Even though plenty of people out there believe that the market should trace back based on fundamentals as well as technicals, the bulls keep beating the bears. The last week's close broke previous highs and even some very important fibonacci levels. I thought that Monday's blues would kick this market back, but we are up again today. I still feel the market will trace back but now, theoretically speaking, the support is at 1015 for S&P. The main change in my trading thought after this move is that where I did not want to go long at anything above 1000 S&P levels, I believe when the market kicks back, it will fall to this 1000-ish level and then rebound.
Based on this hypothesis, I have entered into a long-term options trade for the QQQQ's.
As I mentioned, the Nasdaq broke previous highs and the 50% fibonacci level which was at 39.65. I particularly like this chart because as you can see, the QQQQ has stopped at nearly every fibonacci level on the way down and up. Thus, I feel this pattern should continue. Based on that, I see the stock moving up 43.50 area or retracing to the 39.50 area. Once again, I am more bullish and am expecting the former rather than the latter.
The Trade
Buy 5 March '10 calls at strike 35 for 6.77
Sell 5 Sep '10 calls at strike 43 for .14.
Total outlay is 3315. My margin req. is 0 which I like because it means I have capital for other trades.
Strategy
My max risk is 3315 which is possible if the QQQQ crash well below 35 level (to somewhere like $10). Highly unlikely so this is a moot point.

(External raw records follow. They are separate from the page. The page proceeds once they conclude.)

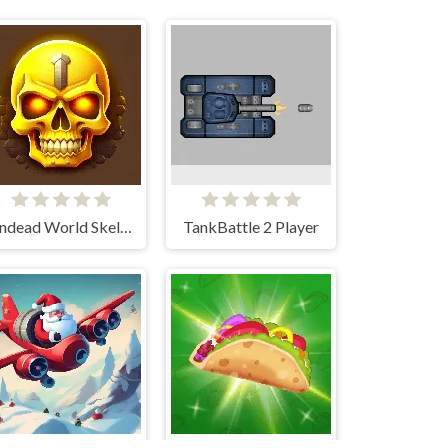
Undead World Skeleton Warriors
TankBattle 2 Player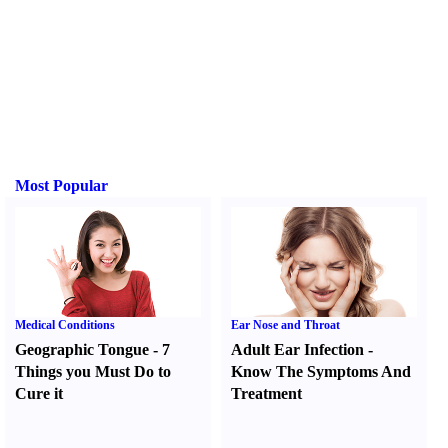
Most Popular
Medical Conditions
Ear Nose and Throat
Geographic Tongue
-
7
Adult Ear Infection
-
Things you Must Do to
Know The Symptoms And
Cure it
Treatment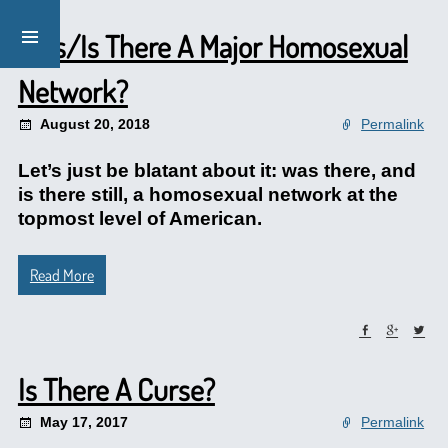
Was/Is There A Major Homosexual
Network?
August 20, 2018
Permalink
Let’s just be blatant about it: was there, and
is there still, a homosexual network at the
topmost level of American.
Read More
Is There A Curse?
May 17, 2017
Permalink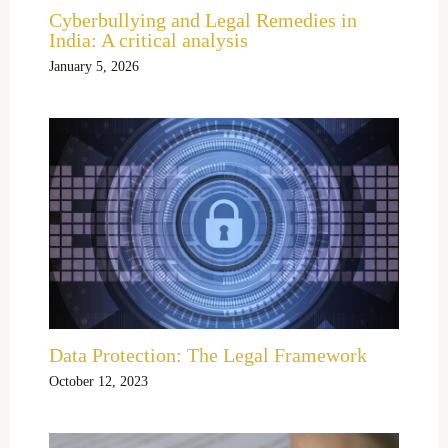
Cyberbullying and Legal Remedies in
India: A critical analysis
January 5, 2026
Data Protection: The Legal Framework
October 12, 2023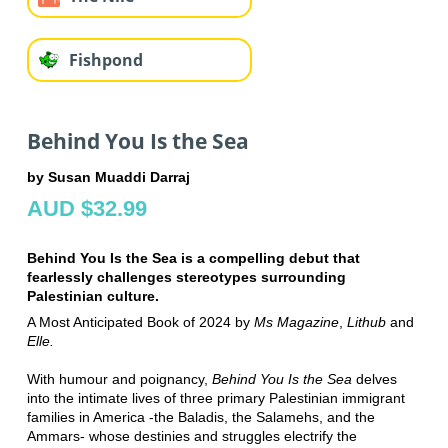
Fishpond
Behind You Is the Sea
by Susan Muaddi Darraj
AUD $32.99
Behind You Is the Sea is a compelling debut that
fearlessly challenges stereotypes surrounding
Palestinian culture.
A Most Anticipated Book of 2024 by
Ms Magazine
,
Lithub
and
Elle.
With humour and poignancy,
Behind You Is the Sea
delves
into the intimate lives of three primary Palestinian immigrant
families in America -the Baladis, the Salamehs, and the
Ammars- whose destinies and struggles electrify the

I have already captured 2% of the trade with the sale of the call. Not the best payoff, but I know that if the QQQQ doesn't even move, I have made 2% by Sept expiry.
My highest payoff will be at $43. This way I get to keep all my premium and my capital appreciation on the long call is the maximum it can be. At this level, I expect to make a profit of approximately $1000.
Another important part of this trade is that once Sept expiry comes along, I will analyze this trade again and will probably sell more calls based on the QQQQ price level. Thus, I will be creating a monthly income by selling calls until around Jan-Feb (around the time when the time decay starts hurting me). Thus, I can capture 2-5% of my long calls every month.
Overall my strategy is mildly bullish and as long as the QQQQ appreciates in price to somewhere between 42.50-44, this could be a highly profitable trade.
1 comments:
Its funny I didn't see this one before. I think I bought puts on the QQQQ's the same day you bought calls. Also I'm short URBN, and you are long ARO. Right now you are winning, haha.